(TASK TO CARRY OUT):
Recast every line of text in the items below as a Markdown table with the columns "Row" and "Line", numbering the rows in order and skipping blank lines. Leave the pictures out of the table.

DATA LISTING Start Marker

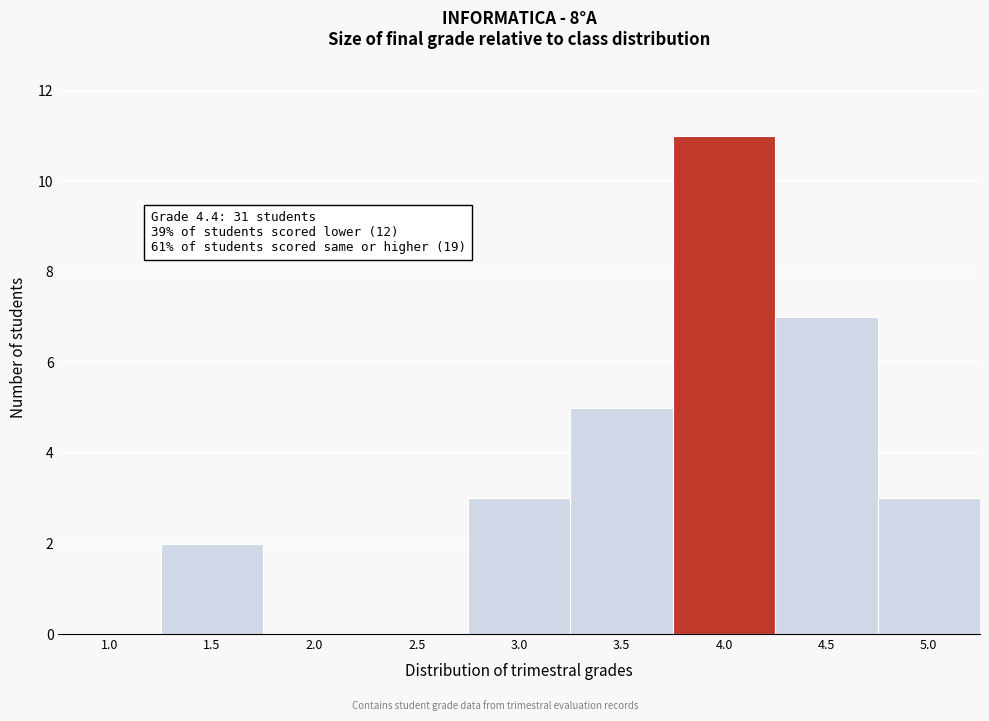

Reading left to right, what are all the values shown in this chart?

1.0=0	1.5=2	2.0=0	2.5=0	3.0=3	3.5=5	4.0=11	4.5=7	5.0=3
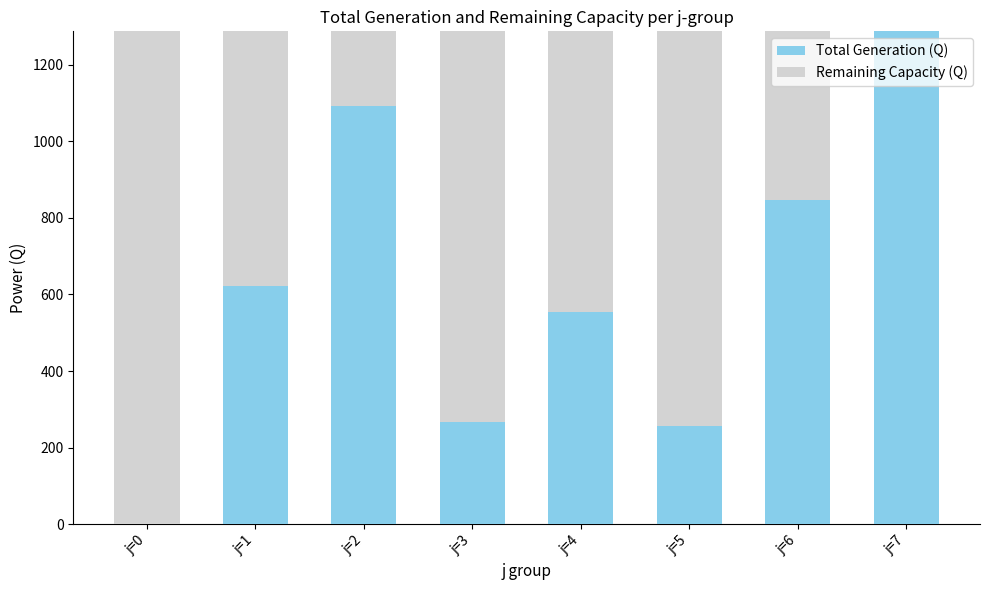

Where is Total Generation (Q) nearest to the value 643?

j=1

DATA LISTING End Marker

(ANSWER):
| Row | Line |
|---|---|
| 1 | Reading left to right, what are all the values shown in this chart? |
| 2 | 1.0=0	1.5=2	2.0=0	2.5=0	3.0=3	3.5=5	4.0=11	4.5=7	5.0=3 |
| 3 | Where is Total Generation (Q) nearest to the value 643? |
| 4 | j=1 |